_Your instructions_:
This exercise asks for an exact copy of every entry below, with pictures omitted.

Plain-text document sources
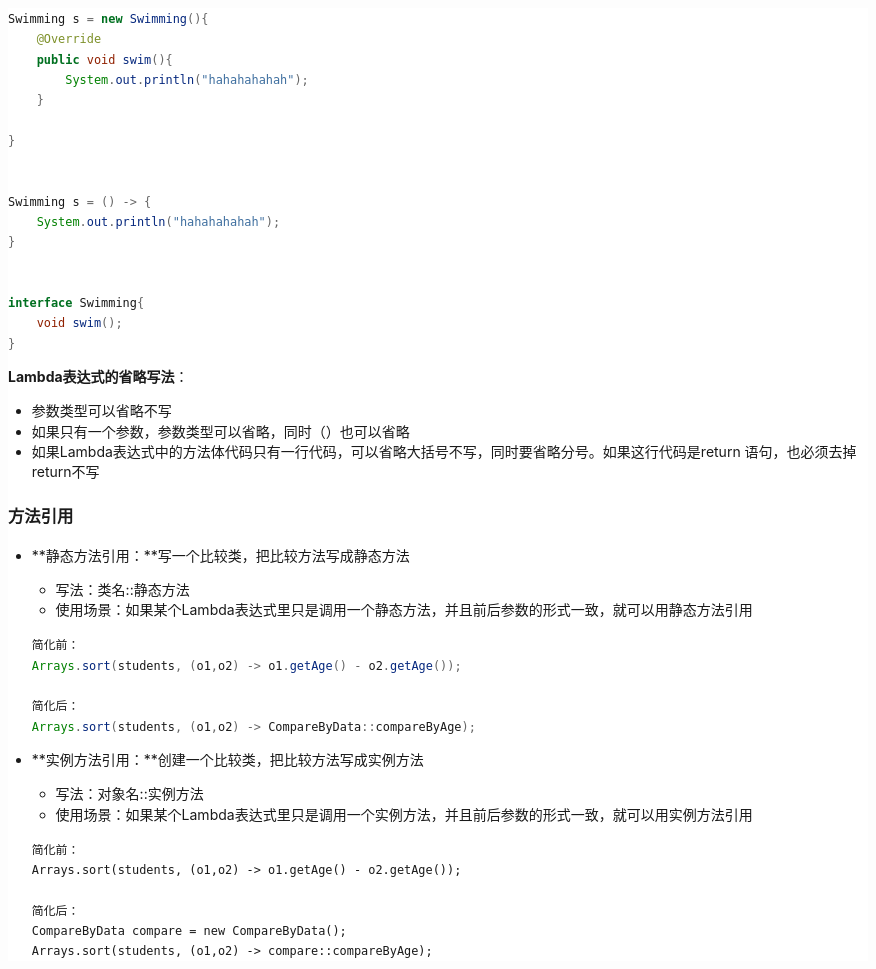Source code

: 

```Java
Swimming s = new Swimming(){
	@Override
	public void swim(){
		System.out.println("hahahahahah");
	}

}


Swimming s = () -> {
	System.out.println("hahahahahah");
}


interface Swimming{
	void swim();
}
```



**Lambda表达式的省略写法**：

+ 参数类型可以省略不写
+ 如果只有一个参数，参数类型可以省略，同时（）也可以省略
+ 如果Lambda表达式中的方法体代码只有一行代码，可以省略大括号不写，同时要省略分号。如果这行代码是return 语句，也必须去掉return不写



### 方法引用

+ **静态方法引用：**写一个比较类，把比较方法写成静态方法

  + 写法：类名::静态方法
  + 使用场景：如果某个Lambda表达式里只是调用一个静态方法，并且前后参数的形式一致，就可以用静态方法引用

  ```Java
  简化前：
  Arrays.sort(students, (o1,o2) -> o1.getAge() - o2.getAge());
  
  简化后：
  Arrays.sort(students, (o1,o2) -> CompareByData::compareByAge);
  ```

  

+ **实例方法引用：**创建一个比较类，把比较方法写成实例方法

  + 写法：对象名::实例方法
  + 使用场景：如果某个Lambda表达式里只是调用一个实例方法，并且前后参数的形式一致，就可以用实例方法引用

  ```
  简化前：
  Arrays.sort(students, (o1,o2) -> o1.getAge() - o2.getAge());
  
  简化后：
  CompareByData compare = new CompareByData();
  Arrays.sort(students, (o1,o2) -> compare::compareByAge);
  ```

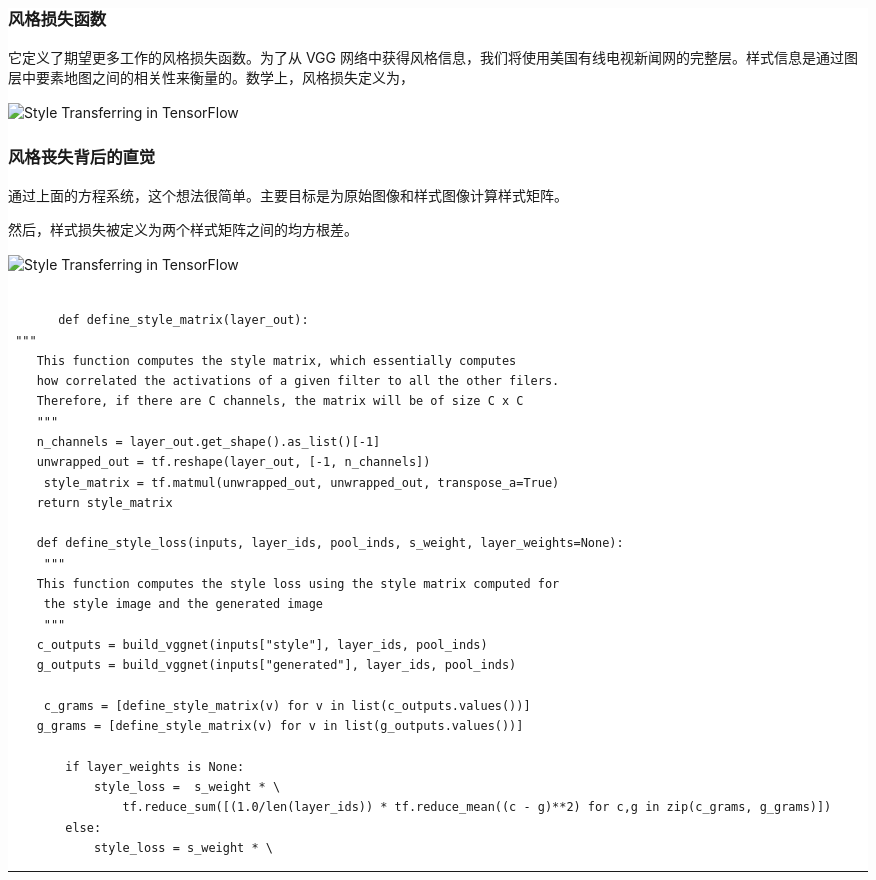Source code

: ### 风格损失函数

它定义了期望更多工作的风格损失函数。为了从 VGG 网络中获得风格信息，我们将使用美国有线电视新闻网的完整层。样式信息是通过图层中要素地图之间的相关性来衡量的。数学上，风格损失定义为，

![Style Transferring in TensorFlow](../Images/6d82f051cc50317ec729b68c905642e1.png)

### 风格丧失背后的直觉

通过上面的方程系统，这个想法很简单。主要目标是为原始图像和样式图像计算样式矩阵。

然后，样式损失被定义为两个样式矩阵之间的均方根差。

![Style Transferring in TensorFlow](../Images/de8a3039662ad8090d66230e8c604202.png)

```

	   def define_style_matrix(layer_out):
 """
	This function computes the style matrix, which essentially computes
	how correlated the activations of a given filter to all the other filers.
	Therefore, if there are C channels, the matrix will be of size C x C
	"""
	n_channels = layer_out.get_shape().as_list()[-1]
	unwrapped_out = tf.reshape(layer_out, [-1, n_channels])
	 style_matrix = tf.matmul(unwrapped_out, unwrapped_out, transpose_a=True)
	return style_matrix

	def define_style_loss(inputs, layer_ids, pool_inds, s_weight, layer_weights=None):
	 """ 
	This function computes the style loss using the style matrix computed for
	 the style image and the generated image 
	 """ 
	c_outputs = build_vggnet(inputs["style"], layer_ids, pool_inds)
	g_outputs = build_vggnet(inputs["generated"], layer_ids, pool_inds)

	 c_grams = [define_style_matrix(v) for v in list(c_outputs.values())]
	g_grams = [define_style_matrix(v) for v in list(g_outputs.values())]

	    if layer_weights is None:
	        style_loss =  s_weight * \
	            tf.reduce_sum([(1.0/len(layer_ids)) * tf.reduce_mean((c - g)**2) for c,g in zip(c_grams, g_grams)])
	    else:
	        style_loss = s_weight * \

```

* * *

_Exercise result_:
Source code

: 

```Java
Swimming s = new Swimming(){
	@Override
	public void swim(){
		System.out.println("hahahahahah");
	}

}


Swimming s = () -> {
	System.out.println("hahahahahah");
}


interface Swimming{
	void swim();
}
```



**Lambda表达式的省略写法**：

+ 参数类型可以省略不写
+ 如果只有一个参数，参数类型可以省略，同时（）也可以省略
+ 如果Lambda表达式中的方法体代码只有一行代码，可以省略大括号不写，同时要省略分号。如果这行代码是return 语句，也必须去掉return不写



### 方法引用

+ **静态方法引用：**写一个比较类，把比较方法写成静态方法

  + 写法：类名::静态方法
  + 使用场景：如果某个Lambda表达式里只是调用一个静态方法，并且前后参数的形式一致，就可以用静态方法引用

  ```Java
  简化前：
  Arrays.sort(students, (o1,o2) -> o1.getAge() - o2.getAge());
  
  简化后：
  Arrays.sort(students, (o1,o2) -> CompareByData::compareByAge);
  ```

  

+ **实例方法引用：**创建一个比较类，把比较方法写成实例方法

  + 写法：对象名::实例方法
  + 使用场景：如果某个Lambda表达式里只是调用一个实例方法，并且前后参数的形式一致，就可以用实例方法引用

  ```
  简化前：
  Arrays.sort(students, (o1,o2) -> o1.getAge() - o2.getAge());
  
  简化后：
  CompareByData compare = new CompareByData();
  Arrays.sort(students, (o1,o2) -> compare::compareByAge);
  ```

Source code

: ### 风格损失函数

它定义了期望更多工作的风格损失函数。为了从 VGG 网络中获得风格信息，我们将使用美国有线电视新闻网的完整层。样式信息是通过图层中要素地图之间的相关性来衡量的。数学上，风格损失定义为，

![Style Transferring in TensorFlow](../Images/6d82f051cc50317ec729b68c905642e1.png)

### 风格丧失背后的直觉

通过上面的方程系统，这个想法很简单。主要目标是为原始图像和样式图像计算样式矩阵。

然后，样式损失被定义为两个样式矩阵之间的均方根差。

![Style Transferring in TensorFlow](../Images/de8a3039662ad8090d66230e8c604202.png)

```

	   def define_style_matrix(layer_out):
 """
	This function computes the style matrix, which essentially computes
	how correlated the activations of a given filter to all the other filers.
	Therefore, if there are C channels, the matrix will be of size C x C
	"""
	n_channels = layer_out.get_shape().as_list()[-1]
	unwrapped_out = tf.reshape(layer_out, [-1, n_channels])
	 style_matrix = tf.matmul(unwrapped_out, unwrapped_out, transpose_a=True)
	return style_matrix

	def define_style_loss(inputs, layer_ids, pool_inds, s_weight, layer_weights=None):
	 """ 
	This function computes the style loss using the style matrix computed for
	 the style image and the generated image 
	 """ 
	c_outputs = build_vggnet(inputs["style"], layer_ids, pool_inds)
	g_outputs = build_vggnet(inputs["generated"], layer_ids, pool_inds)

	 c_grams = [define_style_matrix(v) for v in list(c_outputs.values())]
	g_grams = [define_style_matrix(v) for v in list(g_outputs.values())]

	    if layer_weights is None:
	        style_loss =  s_weight * \
	            tf.reduce_sum([(1.0/len(layer_ids)) * tf.reduce_mean((c - g)**2) for c,g in zip(c_grams, g_grams)])
	    else:
	        style_loss = s_weight * \

```

* * *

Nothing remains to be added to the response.